▸ **Source extract**
▬▬▬▬▬▬▬▬▬▬
In August 2002, he was appointed Director of Tulayurgazservis, a company in Tula. He held this position until October 2002.

From April to June 2003, he was Deputy General Director of Voronezhregiongaz, a company in Voronezh. From June to October 2003, he served as General Director of Investment and Financial Company LLC, Voronezh.

In November 2003, 40-year-old Nikolai Vorobyov was hired by Agora-Oil LLC in Tula as Commercial Director. He worked at the company until December 2006.

From January to October 2007, he served as Director of Regiontekhkomplekt LLC, Tula.

Since November 2007, he has worked at Tula Regional Gas Sales Company LLC (Tularegiongaz LLC, part of the Mezhregiongaz group of companies), a supplier of gas from Gazprom to enterprises and organizations in the Tula Oblast. Nikolai Vorobyov joined the company shortly after the Board of Directors appointed Vasily Drachen as General Director in early November 2007. From November 2007 to September 2008, he served as Advisor to the General Director for Government Relations. From October 2008 to July 2010, he served as Deputy General Director for Administrative Issues and HR, and Deputy General Director for HR and General Issues.

In 2009, he graduated from Tula State University with a degree in heat supply and ventilation.
▬▬▬▬▬▬▬▬▬▬
▸ **Work to complete**
Rewrite the stretch of the career summary from "Since November 2007, he" through "supply and ventilation.", replacing "Advisor" with "Counselor". The data has no connection to the career summary above.

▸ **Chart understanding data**
▬▬▬▬▬▬▬▬▬▬
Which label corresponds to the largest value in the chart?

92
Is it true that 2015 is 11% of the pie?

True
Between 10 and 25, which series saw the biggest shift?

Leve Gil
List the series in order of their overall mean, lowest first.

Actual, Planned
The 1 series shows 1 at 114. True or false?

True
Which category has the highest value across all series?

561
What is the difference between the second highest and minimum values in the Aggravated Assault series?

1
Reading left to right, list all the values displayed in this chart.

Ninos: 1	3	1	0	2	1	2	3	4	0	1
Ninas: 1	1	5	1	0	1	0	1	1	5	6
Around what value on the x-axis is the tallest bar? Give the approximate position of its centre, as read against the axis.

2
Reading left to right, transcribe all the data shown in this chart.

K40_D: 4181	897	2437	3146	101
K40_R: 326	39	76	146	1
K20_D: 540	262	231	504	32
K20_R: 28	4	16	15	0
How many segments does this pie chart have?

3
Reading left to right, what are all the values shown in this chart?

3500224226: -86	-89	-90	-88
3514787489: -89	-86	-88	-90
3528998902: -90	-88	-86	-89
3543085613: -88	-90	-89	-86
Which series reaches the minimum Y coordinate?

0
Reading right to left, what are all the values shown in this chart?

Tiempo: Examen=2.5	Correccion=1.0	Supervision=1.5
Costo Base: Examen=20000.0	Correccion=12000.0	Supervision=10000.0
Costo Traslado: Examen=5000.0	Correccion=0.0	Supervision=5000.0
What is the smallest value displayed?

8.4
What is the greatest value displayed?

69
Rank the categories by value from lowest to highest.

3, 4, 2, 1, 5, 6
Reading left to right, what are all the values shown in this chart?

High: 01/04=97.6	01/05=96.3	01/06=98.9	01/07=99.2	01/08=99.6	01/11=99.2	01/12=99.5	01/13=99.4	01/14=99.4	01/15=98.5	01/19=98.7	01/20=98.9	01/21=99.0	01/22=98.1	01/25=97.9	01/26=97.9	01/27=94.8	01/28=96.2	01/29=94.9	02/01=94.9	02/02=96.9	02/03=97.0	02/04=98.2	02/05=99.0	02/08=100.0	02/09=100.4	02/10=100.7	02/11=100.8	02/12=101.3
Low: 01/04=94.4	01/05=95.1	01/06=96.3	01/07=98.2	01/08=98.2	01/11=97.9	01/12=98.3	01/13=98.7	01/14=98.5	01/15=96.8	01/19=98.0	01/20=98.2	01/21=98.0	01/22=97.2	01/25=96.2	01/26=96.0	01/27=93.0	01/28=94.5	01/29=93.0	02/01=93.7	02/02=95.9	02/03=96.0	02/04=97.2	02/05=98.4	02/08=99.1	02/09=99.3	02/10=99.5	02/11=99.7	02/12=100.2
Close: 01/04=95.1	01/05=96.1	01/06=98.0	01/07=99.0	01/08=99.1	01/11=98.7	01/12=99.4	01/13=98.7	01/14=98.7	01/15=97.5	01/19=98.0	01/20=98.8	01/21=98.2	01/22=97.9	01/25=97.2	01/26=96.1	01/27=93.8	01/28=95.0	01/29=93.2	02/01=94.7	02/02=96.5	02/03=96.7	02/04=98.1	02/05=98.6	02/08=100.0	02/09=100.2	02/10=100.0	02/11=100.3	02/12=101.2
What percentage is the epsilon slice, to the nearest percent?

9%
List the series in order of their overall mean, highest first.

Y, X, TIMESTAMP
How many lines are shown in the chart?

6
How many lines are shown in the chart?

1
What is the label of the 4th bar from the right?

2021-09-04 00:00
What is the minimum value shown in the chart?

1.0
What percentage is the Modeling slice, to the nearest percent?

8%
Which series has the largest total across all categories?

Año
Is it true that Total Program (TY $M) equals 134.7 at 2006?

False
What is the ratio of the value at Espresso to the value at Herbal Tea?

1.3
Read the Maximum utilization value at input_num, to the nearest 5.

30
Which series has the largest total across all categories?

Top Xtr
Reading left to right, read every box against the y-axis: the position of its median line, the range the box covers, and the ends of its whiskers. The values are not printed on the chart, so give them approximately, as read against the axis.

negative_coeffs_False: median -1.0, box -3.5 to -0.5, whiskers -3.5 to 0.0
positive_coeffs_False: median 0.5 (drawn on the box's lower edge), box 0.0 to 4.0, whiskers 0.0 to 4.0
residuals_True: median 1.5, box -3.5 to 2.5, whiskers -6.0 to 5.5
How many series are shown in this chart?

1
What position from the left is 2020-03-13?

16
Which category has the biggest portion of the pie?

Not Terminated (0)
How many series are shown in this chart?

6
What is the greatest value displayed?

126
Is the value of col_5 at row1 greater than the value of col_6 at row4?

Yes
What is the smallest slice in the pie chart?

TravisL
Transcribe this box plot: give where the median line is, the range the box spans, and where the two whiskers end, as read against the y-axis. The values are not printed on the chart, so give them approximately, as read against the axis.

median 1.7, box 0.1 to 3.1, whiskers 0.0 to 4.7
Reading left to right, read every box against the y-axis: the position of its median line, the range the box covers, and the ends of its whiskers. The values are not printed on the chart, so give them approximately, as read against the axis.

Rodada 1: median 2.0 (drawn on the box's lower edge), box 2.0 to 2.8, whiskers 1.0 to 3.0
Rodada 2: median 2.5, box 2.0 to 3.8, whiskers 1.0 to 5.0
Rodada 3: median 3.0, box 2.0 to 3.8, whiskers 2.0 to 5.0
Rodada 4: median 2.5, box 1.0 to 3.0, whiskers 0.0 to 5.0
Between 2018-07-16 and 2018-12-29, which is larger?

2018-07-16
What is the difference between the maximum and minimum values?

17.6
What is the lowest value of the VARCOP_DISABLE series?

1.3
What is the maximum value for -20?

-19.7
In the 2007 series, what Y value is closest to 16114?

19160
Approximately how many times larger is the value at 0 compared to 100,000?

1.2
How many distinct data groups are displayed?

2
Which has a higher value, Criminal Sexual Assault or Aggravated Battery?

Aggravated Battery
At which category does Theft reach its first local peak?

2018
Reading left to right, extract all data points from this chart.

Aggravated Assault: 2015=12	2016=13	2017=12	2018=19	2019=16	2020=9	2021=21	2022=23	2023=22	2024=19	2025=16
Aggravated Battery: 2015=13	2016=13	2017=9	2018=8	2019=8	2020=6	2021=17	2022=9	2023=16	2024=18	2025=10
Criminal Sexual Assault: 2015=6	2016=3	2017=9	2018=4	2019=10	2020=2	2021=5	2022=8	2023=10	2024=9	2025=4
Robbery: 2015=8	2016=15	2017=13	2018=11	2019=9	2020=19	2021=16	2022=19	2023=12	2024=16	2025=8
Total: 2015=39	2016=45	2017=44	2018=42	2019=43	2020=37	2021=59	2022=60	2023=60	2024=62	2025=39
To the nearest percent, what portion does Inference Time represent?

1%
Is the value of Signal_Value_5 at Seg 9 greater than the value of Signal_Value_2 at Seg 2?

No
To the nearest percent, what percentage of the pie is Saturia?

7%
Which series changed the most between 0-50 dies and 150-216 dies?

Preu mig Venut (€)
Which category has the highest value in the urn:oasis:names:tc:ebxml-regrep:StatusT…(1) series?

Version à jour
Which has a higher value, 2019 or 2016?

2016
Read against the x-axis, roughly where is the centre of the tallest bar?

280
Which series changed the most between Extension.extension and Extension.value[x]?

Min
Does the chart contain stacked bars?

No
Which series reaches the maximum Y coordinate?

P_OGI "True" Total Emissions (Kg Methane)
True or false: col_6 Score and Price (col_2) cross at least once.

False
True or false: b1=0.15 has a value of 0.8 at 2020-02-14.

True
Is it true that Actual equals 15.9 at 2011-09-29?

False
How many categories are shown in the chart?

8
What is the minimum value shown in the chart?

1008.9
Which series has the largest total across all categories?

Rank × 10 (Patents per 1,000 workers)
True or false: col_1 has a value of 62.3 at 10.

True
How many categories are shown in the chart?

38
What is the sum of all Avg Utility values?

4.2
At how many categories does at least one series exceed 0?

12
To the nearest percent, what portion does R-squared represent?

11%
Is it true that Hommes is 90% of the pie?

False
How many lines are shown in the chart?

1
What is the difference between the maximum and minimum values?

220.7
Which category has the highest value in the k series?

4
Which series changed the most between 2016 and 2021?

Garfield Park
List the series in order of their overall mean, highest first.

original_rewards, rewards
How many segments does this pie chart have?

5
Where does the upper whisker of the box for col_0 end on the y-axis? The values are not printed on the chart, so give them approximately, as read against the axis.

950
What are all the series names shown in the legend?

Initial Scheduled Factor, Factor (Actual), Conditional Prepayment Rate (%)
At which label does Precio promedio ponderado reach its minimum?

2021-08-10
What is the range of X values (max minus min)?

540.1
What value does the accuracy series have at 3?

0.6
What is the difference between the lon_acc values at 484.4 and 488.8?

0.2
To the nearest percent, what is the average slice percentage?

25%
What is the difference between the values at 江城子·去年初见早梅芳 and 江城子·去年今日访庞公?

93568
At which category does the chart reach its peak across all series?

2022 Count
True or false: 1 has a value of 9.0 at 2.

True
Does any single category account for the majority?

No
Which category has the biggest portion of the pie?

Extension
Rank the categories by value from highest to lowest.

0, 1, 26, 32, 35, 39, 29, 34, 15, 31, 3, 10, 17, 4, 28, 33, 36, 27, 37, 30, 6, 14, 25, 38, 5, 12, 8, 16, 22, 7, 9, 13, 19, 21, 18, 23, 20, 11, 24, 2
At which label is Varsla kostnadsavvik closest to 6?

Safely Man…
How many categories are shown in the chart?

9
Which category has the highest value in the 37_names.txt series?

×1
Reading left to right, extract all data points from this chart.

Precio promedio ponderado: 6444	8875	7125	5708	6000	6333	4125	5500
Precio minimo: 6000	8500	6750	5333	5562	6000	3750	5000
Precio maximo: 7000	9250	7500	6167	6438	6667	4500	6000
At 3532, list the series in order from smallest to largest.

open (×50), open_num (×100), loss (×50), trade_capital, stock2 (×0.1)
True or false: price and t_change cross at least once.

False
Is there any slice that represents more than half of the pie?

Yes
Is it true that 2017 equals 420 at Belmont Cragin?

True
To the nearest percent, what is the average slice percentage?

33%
▬▬▬▬▬▬▬▬▬▬
▸ **Response**
Since November 2007, he has worked at Tula Regional Gas Sales Company LLC (Tularegiongaz LLC, part of the Mezhregiongaz group of companies), a supplier of gas from Gazprom to enterprises and organizations in the Tula Oblast. Nikolai Vorobyov joined the company shortly after the Board of Directors appointed Vasily Drachen as General Director in early November 2007. From November 2007 to September 2008, he served as Counselor to the General Director for Government Relations. From October 2008 to July 2010, he served as Deputy General Director for Administrative Issues and HR, and Deputy General Director for HR and General Issues.

In 2009, he graduated from Tula State University with a degree in heat supply and ventilation.